→ YOUR GOAL
Copy out the lines of every item word for word, leaving out the pictures.

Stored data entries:
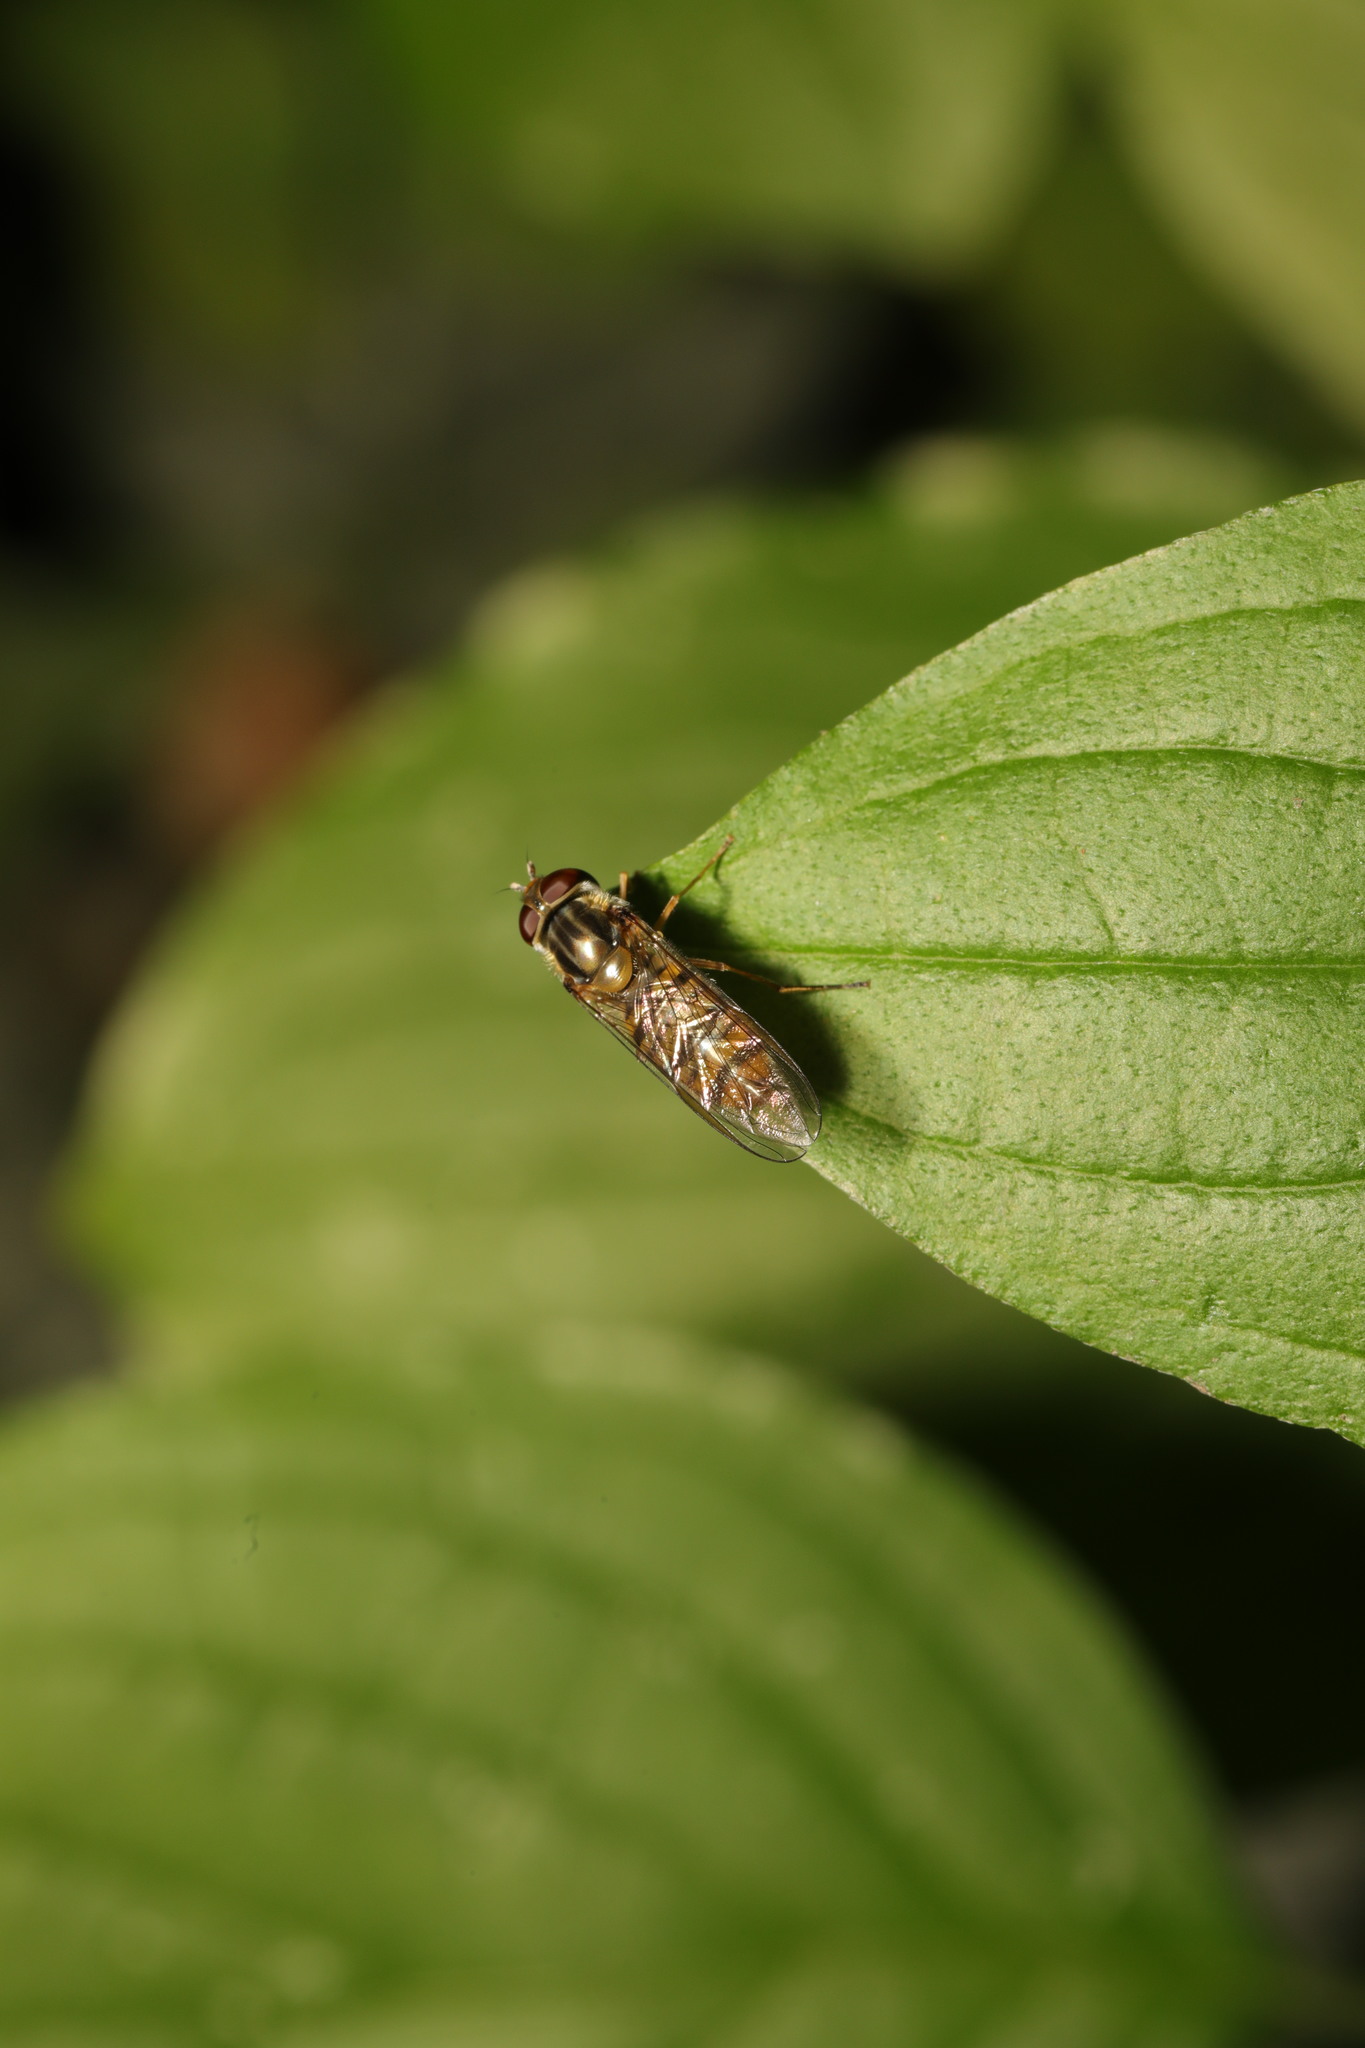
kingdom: Animalia
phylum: Arthropoda
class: Insecta
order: Diptera
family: Syrphidae
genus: Episyrphus
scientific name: Episyrphus balteatus
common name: Marmalade hoverfly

→ COMPLETED EXERCISE
kingdom: Animalia
phylum: Arthropoda
class: Insecta
order: Diptera
family: Syrphidae
genus: Episyrphus
scientific name: Episyrphus balteatus
common name: Marmalade hoverfly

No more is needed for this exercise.